- Born: Jacobus Jan Boomsma 1951 (age 73–74)

Academic background
- Education: Vrije Universiteit Amsterdam (MSc, PhD)

Academic work
- Discipline: Biology
- Sub-discipline: Evolutionary biology
- Institutions: University of Copenhagen

= Jacobus Boomsma =

Dutch evolutionary biologist

Jacobus Jan "Koos" Boomsma (born 1951) is a Dutch evolutionary biologist who studies social evolution and the evolution of mating systems.

== Education ==
Boomsma obtained an MSc and PhD degree in biology in 1976 and 1982 at the Vrije Universiteit Amsterdam.

== Career ==
Boomsma directs the Centre of Social Evolution and works as a professor of biology at the University of Copenhagen.

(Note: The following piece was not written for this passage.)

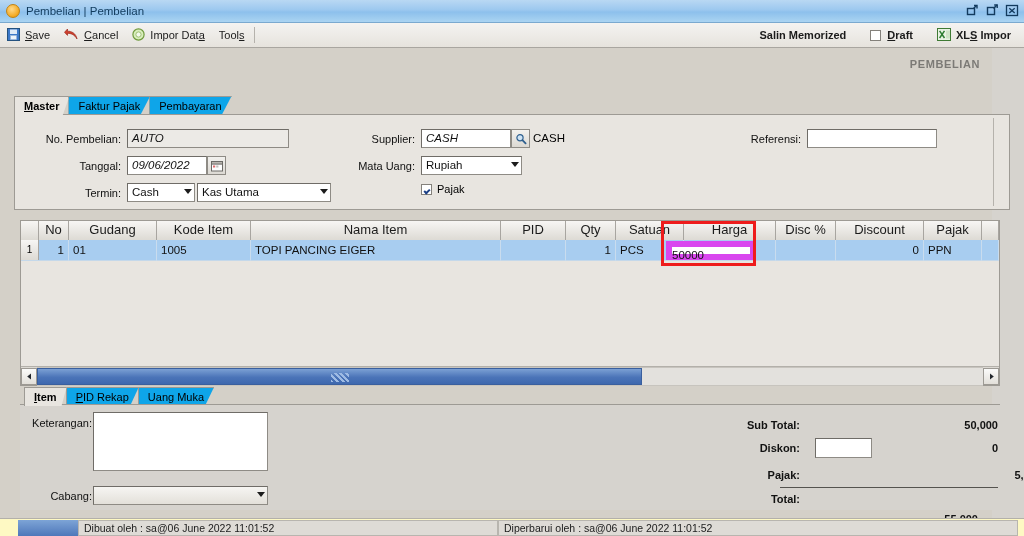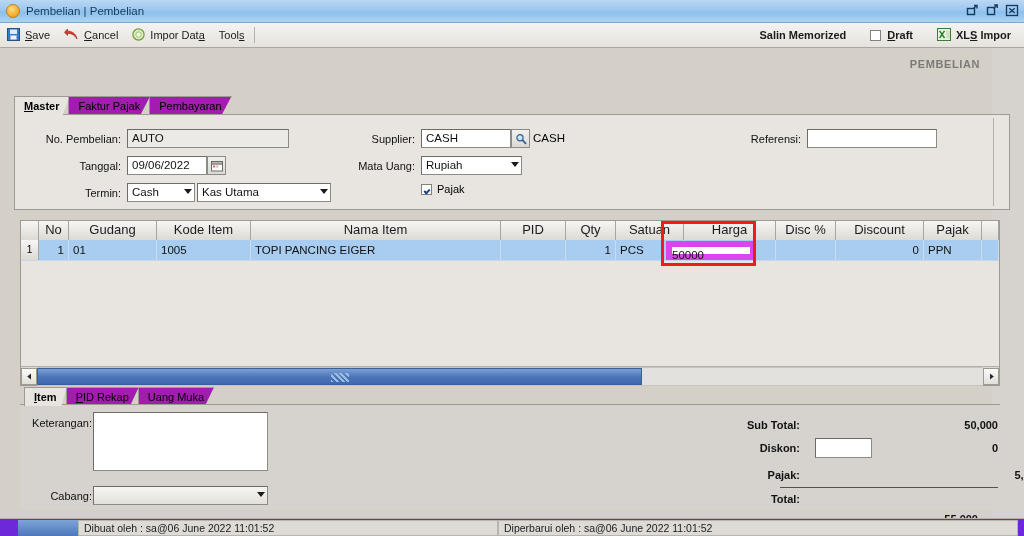"Faktur Pajak" .tab.inactive { background: #a21caf -> #0ea5e9 }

He had done important work on ants of the genus Atta. He is known most recently for the monogamy hypothesis, which states that strict lifetime monogamy enabled the evolution of eusociality in the Hymenoptera (bees, ants, wasps, etc.). He has also lent influential contributions to the fields of mutualisms and sexual conflict and heads research programmes in evolutionary medicine, invasive social syndromes and fungal agriculture. He is a research associate at the Smithsonian Tropical Research Institute in Panama.